Design and Implementation of a Polar Codes Blind Detection Scheme

TL;DR

This paper presents a novel polar code blind detection scheme for 5G, featuring a two-phase decoding process with early stopping, and an efficient architecture implementation that meets 5G latency and resource constraints.

Contribution

It introduces a polar code blind detection scheme with a two-phase decoding and early stopping, along with a tunable decoder architecture suitable for 5G requirements.

Findings

Good missed detection and false alarm rates achieved

Substantial latency reductions due to early stopping

Implementation meets 5G area and latency constraints

Abstract

In blind detection, a set of candidates has to be decoded within a strict time constraint, to identify which transmissions are directed at the user equipment. Blind detection is required by the 3GPP LTE/LTE-Advanced standard, and it will be required in the 5th generation wireless communication standard (5G) as well. Polar codes have been selected for use in 5G: thus, the issue of blind detection of polar codes must be addressed.
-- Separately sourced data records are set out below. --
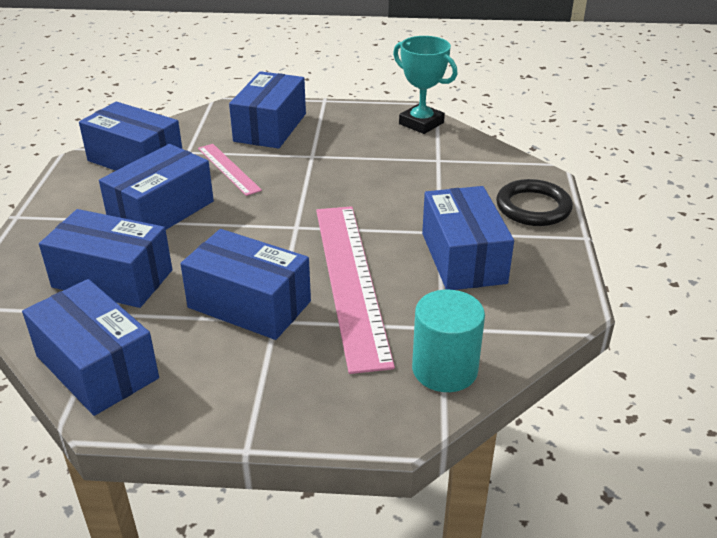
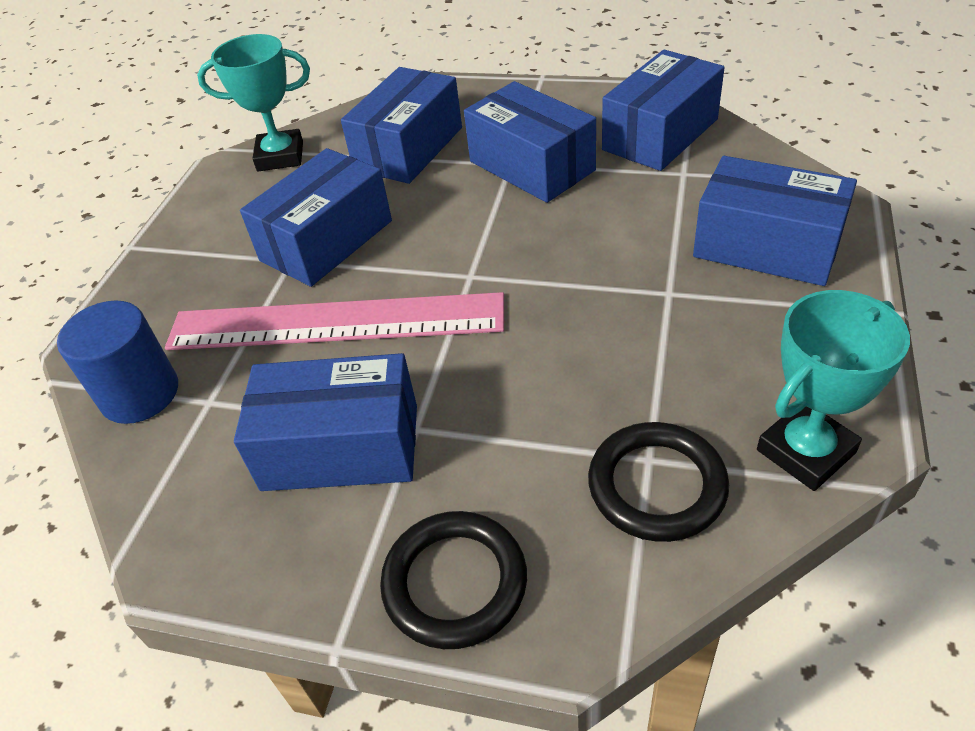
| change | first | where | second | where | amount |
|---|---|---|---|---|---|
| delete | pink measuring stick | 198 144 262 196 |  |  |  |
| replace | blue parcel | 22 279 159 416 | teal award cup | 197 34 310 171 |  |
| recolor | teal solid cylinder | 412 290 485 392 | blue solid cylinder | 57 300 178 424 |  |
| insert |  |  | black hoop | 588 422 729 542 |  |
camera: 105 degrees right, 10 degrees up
We propose a polar code blind detection scheme where the user ID is transmitted instead of some of the frozen bits. A first, coarse decoding phase helps selecting a subset of candidates that is decoded by a more powerful algorithm: an early stopping criterion is also introduced for the second decoding phase. Simulations results show good missed detection and false alarm rates, along with substantial latency gains thanks to early stopping. We then propose an architecture to implement the devised blind detection scheme, based on a tunable decoder that can be used for both phases. The architecture is synthesized and implementation results are reported for various system parameters. The reported area occupation and latency, obtained in 65 nm CMOS technology, are able to meet 5G requirements, and are guaranteed to meet them with even less resource usage in the latest technology nodes.